Term Structure of WTI on Feb. 11th, 2016

This chart is the term structure of WTI on Feb 11, 2016 right at the double bottom. Sure, you may have bought WTI right at the bottom, but what happens when the contract expires and you have to roll it over? You sell the cheaper 1st month and buy the more expensive 2nd month. One month later you do the same thing… As long as the term structure stays in contango, you’re constantly selling low and buying high – something I’m sure all you autists are very used to.

So how much of your profit gets killed by the roll? The best way to see is just by comparing the WTI chart (which shows the day to day price movement of oil) and $USO (the 1x crude ETF that contains roll yield)

White: CL1, Green: $USO… Normalized on Feb. 11th, 2016

The white line is WTI and the green line is $USO (both normalized to 100 on Feb. 11th, 2016). Red line is that exit point I picked before.

The spread between the two occurs because of the negative roll yield. You’re not making +62% on this trade… you’re making the +8% that $USO made you.

But what about the autists that know about roll yield and want to pull one over on the evil “market makers” by just buying the July 2017 contract from the start?
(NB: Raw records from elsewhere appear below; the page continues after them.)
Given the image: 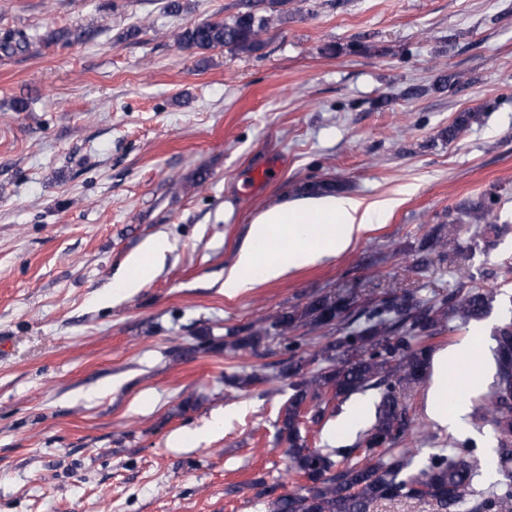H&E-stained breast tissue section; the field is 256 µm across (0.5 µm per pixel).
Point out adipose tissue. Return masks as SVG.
I'll return each instance as SVG.
<instances>
[{"label":"adipose tissue","instance_id":"obj_1","mask_svg":"<svg viewBox=\"0 0 512 512\" xmlns=\"http://www.w3.org/2000/svg\"><path fill=\"white\" fill-rule=\"evenodd\" d=\"M394 201L368 203L352 195L284 200L266 209L250 224L233 266L224 273V294L233 297L289 272L322 262L349 250L357 238L384 223ZM169 243L150 240L144 250L128 256L119 293H137L165 264ZM459 352L445 349L432 359L427 413L439 426L461 423L465 407L448 404V369Z\"/></svg>","mask_w":512,"mask_h":512}]
</instances>
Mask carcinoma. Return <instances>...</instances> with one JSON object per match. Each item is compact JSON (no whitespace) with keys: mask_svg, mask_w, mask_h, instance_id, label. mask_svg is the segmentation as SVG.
<instances>
[{"mask_svg":"<svg viewBox=\"0 0 512 512\" xmlns=\"http://www.w3.org/2000/svg\"><path fill=\"white\" fill-rule=\"evenodd\" d=\"M270 17L253 9L230 20L191 24L177 36L182 46L200 51L227 47L254 53L262 49V34ZM28 46L24 32H8L0 39V50L11 54ZM482 113L467 109L456 114L443 137L455 140ZM494 200H480L456 208L457 215L440 225L423 240L415 269L428 267V255L442 249L447 239L457 235L462 224L493 223ZM494 295L480 288H457L439 295L432 304L419 300L411 291L392 294L360 304L352 294L331 292L309 297L303 306L278 312L258 328L228 331L233 349L255 350L269 340H278L287 355L279 376L289 379L292 393L280 413L279 433L288 443V471L304 483L281 494L273 502V512H370L379 500L406 497L430 499L442 512H459L472 496L476 472L469 457L473 445L448 441L452 451L432 455L418 475H407V454H391L395 445L423 429L409 415L402 395L419 385L426 373L431 347L425 341L445 327L448 319L465 323L480 321L491 308ZM305 328L314 332L336 329L338 336L327 341L318 356L324 366L312 370V360L304 356L307 341L294 332ZM496 381L484 397L479 420L498 438L503 465L512 461V318H504L495 330ZM262 381L253 373H236L228 383L249 390ZM379 390L375 421L358 442L350 447L326 450L308 447L300 424L324 419L328 403L344 401L351 395ZM512 502V473L496 485L492 496L480 504L481 512H498Z\"/></svg>","mask_w":512,"mask_h":512,"instance_id":"obj_1","label":"carcinoma"}]
</instances>
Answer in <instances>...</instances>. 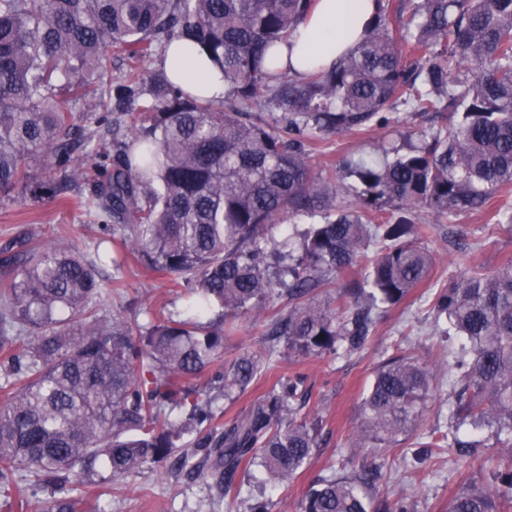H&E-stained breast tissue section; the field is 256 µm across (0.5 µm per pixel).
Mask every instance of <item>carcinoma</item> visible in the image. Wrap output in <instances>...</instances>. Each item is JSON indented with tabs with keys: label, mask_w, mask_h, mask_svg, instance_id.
<instances>
[{
	"label": "carcinoma",
	"mask_w": 512,
	"mask_h": 512,
	"mask_svg": "<svg viewBox=\"0 0 512 512\" xmlns=\"http://www.w3.org/2000/svg\"><path fill=\"white\" fill-rule=\"evenodd\" d=\"M364 39L304 79L272 76L280 47L316 0H0V190L32 200L64 191L52 173L83 147L77 196L104 236L128 251L89 252L58 238L0 246V494L23 472L26 497L49 489L50 512H74L71 491L128 481L161 462L216 491L240 492L239 470L261 466L287 480L319 447V422L303 412L301 378L280 379L229 425L215 422L211 391L233 399L266 370L259 352L219 361L239 321L277 305L265 350L339 357L372 337L377 311L429 278L421 212L449 217L485 208L512 186V0H376ZM174 41L205 50L224 78V103L166 79L136 113L129 142L112 152L108 99L138 97V71L100 87L101 112L79 127L58 100L75 99L112 70V48L137 63ZM271 106V120L253 107ZM452 112L455 122L407 152L346 166L353 210L318 209L323 177L302 140L381 125L388 115ZM39 158L43 175L27 160ZM490 220L512 223V203ZM311 219L278 240L286 218ZM364 266L357 299L321 297ZM135 257L178 275L186 307L149 325L112 318L117 280L105 272ZM435 320L455 337L448 352V432L439 442L472 458L491 440L505 449L499 489L473 481L448 512H502L512 503V264L479 269L434 294ZM433 375L401 353L376 371L361 404L360 447L413 431ZM176 411L172 420L166 411ZM207 425L192 453V426ZM380 467L317 480L303 512H413L405 498L378 509ZM249 512H275L249 491Z\"/></svg>",
	"instance_id": "obj_1"
}]
</instances>
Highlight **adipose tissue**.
Returning a JSON list of instances; mask_svg holds the SVG:
<instances>
[{
	"label": "adipose tissue",
	"instance_id": "adipose-tissue-1",
	"mask_svg": "<svg viewBox=\"0 0 512 512\" xmlns=\"http://www.w3.org/2000/svg\"><path fill=\"white\" fill-rule=\"evenodd\" d=\"M375 9V0H318L288 44L282 45L277 72L287 71L300 78L310 68L332 65L362 40ZM160 65L169 78L189 81L191 93L223 99L224 82L199 47L172 43Z\"/></svg>",
	"mask_w": 512,
	"mask_h": 512
}]
</instances>
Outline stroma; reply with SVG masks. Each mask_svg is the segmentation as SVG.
Returning a JSON list of instances; mask_svg holds the SVG:
<instances>
[{
  "label": "stroma",
  "instance_id": "stroma-1",
  "mask_svg": "<svg viewBox=\"0 0 512 512\" xmlns=\"http://www.w3.org/2000/svg\"><path fill=\"white\" fill-rule=\"evenodd\" d=\"M447 114L399 112L391 124L346 136L328 135L306 145L305 150L316 170L339 168L343 159L408 143H418L438 128L447 125ZM76 169L60 170L55 181L66 187V197L43 203L13 196L0 199V244L8 240L32 245L67 236L80 244L94 246L100 232L93 219L76 207L78 189ZM421 223L430 227L426 247L435 257L427 286L413 291L401 303L380 310L376 329L366 347L343 357L298 360L280 354L273 366L243 396L228 401L217 398L215 413L219 423L246 415L252 403L282 377L300 376L310 393L309 409L321 420L320 448L314 450L303 472L281 484L265 483L267 495L280 501L282 512H300V503L317 479L342 474L350 468L383 466L377 495L396 499L406 496L417 512H448L456 493L472 479L491 485L490 472L475 473L465 462L456 460L449 449H429L424 460H417V438L440 433L448 417V385L444 365L448 350L439 336L432 312L433 292L449 279H460L469 267L480 266L491 273L512 264V224H495L480 209H466L450 219L435 220L421 214ZM119 294L109 312L118 317H137L146 324L159 310L179 311L185 300L168 280L130 263L117 271ZM416 355L439 377L432 388L427 409L416 433L399 436L385 448H356L352 445L360 426L361 403L376 368L396 351ZM77 512H96L103 504L107 512H208L209 488L187 480L159 463L144 469L131 483L113 486L106 499H99L94 487L81 486L73 493Z\"/></svg>",
  "mask_w": 512,
  "mask_h": 512
}]
</instances>
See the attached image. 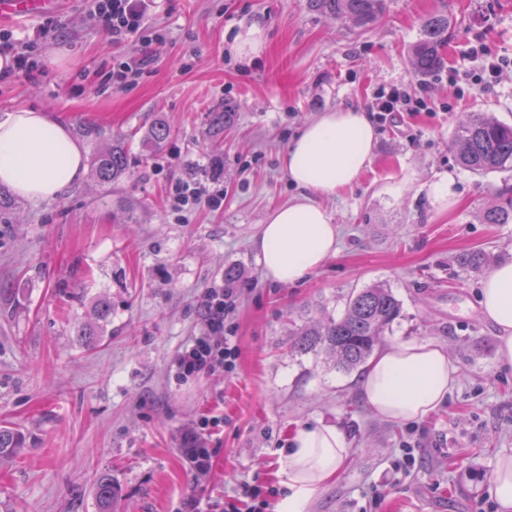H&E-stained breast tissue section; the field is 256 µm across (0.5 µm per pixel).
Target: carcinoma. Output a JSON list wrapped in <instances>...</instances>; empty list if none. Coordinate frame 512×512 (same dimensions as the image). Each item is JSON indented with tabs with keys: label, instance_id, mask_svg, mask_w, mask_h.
I'll list each match as a JSON object with an SVG mask.
<instances>
[{
	"label": "carcinoma",
	"instance_id": "1",
	"mask_svg": "<svg viewBox=\"0 0 512 512\" xmlns=\"http://www.w3.org/2000/svg\"><path fill=\"white\" fill-rule=\"evenodd\" d=\"M316 11L332 13L338 19L351 20L359 26L374 22L387 7L386 0H308ZM451 21L444 14L428 17L421 25L420 39L412 55L417 72L429 75L444 63ZM170 127L159 122L151 127L149 143L155 151L169 139ZM453 148L459 164L477 174L505 170L512 166V125L490 115L481 114L460 124L453 138ZM96 179L102 183L115 182L127 173V152L121 143L98 152L92 161ZM485 224L512 223V196L482 215ZM402 307L391 288L377 284L351 292L346 299L343 315L315 325L304 326L296 332L292 349L298 353L332 354L336 368L345 372L364 365L379 345L381 337L401 316ZM100 512L113 510L116 492L112 480L101 476L96 482Z\"/></svg>",
	"mask_w": 512,
	"mask_h": 512
}]
</instances>
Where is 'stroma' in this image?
Segmentation results:
<instances>
[{"instance_id":"obj_1","label":"stroma","mask_w":512,"mask_h":512,"mask_svg":"<svg viewBox=\"0 0 512 512\" xmlns=\"http://www.w3.org/2000/svg\"><path fill=\"white\" fill-rule=\"evenodd\" d=\"M434 14L459 30L444 67L422 78L411 47ZM50 16L58 26L41 56L61 61L0 80V110L54 113L88 160L124 143L130 175L106 184L88 171L59 199L11 193L0 204V426L19 437L16 455L0 459V512H99V473L112 478L118 512H176L190 494L217 512H250L248 486L274 490L276 505L289 492L288 437L316 423L342 429L350 456L306 512H499L490 476L512 455V368L477 311L485 273L458 258L512 261V223L481 220L512 192V171L473 175L452 138L474 114L512 123V0H387L361 28L307 0H157L151 24L165 38L148 48L113 43L84 0H57ZM256 19L264 55L234 58L225 33ZM490 56L507 64L488 86ZM127 58L146 67L113 87L112 63ZM394 87L425 108L378 124L372 164L324 199L340 226L337 256L300 284L269 282L250 240L295 193L282 166L290 140L321 112L370 109ZM228 105L234 121L213 126ZM160 119L171 135L151 156ZM442 175L444 205L427 191ZM179 179L222 191L223 208L172 211ZM230 267L236 366L180 381L171 360L201 333L200 295ZM376 283L402 303L383 344L439 341L460 368L447 403L424 419L375 415L359 398L360 371L288 347L296 327L340 317L350 291ZM195 433L217 451L199 479L183 452Z\"/></svg>"}]
</instances>
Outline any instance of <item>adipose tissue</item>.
I'll list each match as a JSON object with an SVG mask.
<instances>
[{"label": "adipose tissue", "mask_w": 512, "mask_h": 512, "mask_svg": "<svg viewBox=\"0 0 512 512\" xmlns=\"http://www.w3.org/2000/svg\"><path fill=\"white\" fill-rule=\"evenodd\" d=\"M375 128L361 109L321 113L289 142L283 166L295 195L268 212L251 238L266 279L294 284L335 257L339 227L322 205L351 186L374 156ZM85 173L70 128L47 112L20 108L0 116V184L25 199L56 200ZM480 316L499 331L498 357L512 367V262L488 273L478 299ZM459 377L447 348L434 341L395 342L370 363L359 385L376 415L406 422L444 405ZM349 456L346 437L323 425L298 428L286 457L293 493L279 512H305L309 500L334 480Z\"/></svg>", "instance_id": "ef3b65f1"}]
</instances>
CLN17 on Feb 11th was $39.8… Congrats on your +5.5% gainz buying at $39.8 and selling at $42!

Current Term Structure

But that’s 2016… what about now?

In 2016, the 2nd month futures price was around 9.5% higher than the first month… that level of contango returned around a -54% roll yield (Excess Return [$USO +8%] = Change in Spot [WTI +62%] + Roll Yield [x = -54%])

Right now contango between the first month and second month is a monster 18.4%. All else equal, roll yield will be even higher today than 2016.

To oversimplify: essentially if the term structure stays the same… if you’re long crude, the price of crude oil has to go up 18.4% each month for you to break even.

Term structure and carry is why shorting VIX (RIP $XIV) during market stability (when VIX futures is in contango) makes you tendies (and why shorting VIX in backwardation right now will screw you even if spot VIX stays the same). It’s why shorting natural gas post 2018 spike has been the greatest secret-to-retail trade of the past year+. It’s why unless you’re the market timing GOAT and you can time the bottom of a V-shaped recovery, you shouldn’t be going long oil.

What if I look at all the term structures of all the commodities and go long the backwardated ones and short the ones in contango? Congrats, you’ve discovered what hedgies call commodity carry, essentially the #thetagang trade of the commodity world.

tl;dr: Going long crude oil w/ 18.4% 1st, 2nd month contango (2nd month June contract is 18.4% more expensive than the current first month May contract right now) will destroy your gains if you’re right about the direction and massively add on to your losses if you’re wrong.

Positions: None

 

 

Disclaimer: This information is only for educational purposes. Do not make any investment decisions based on the information in this article. Do you own due diligence.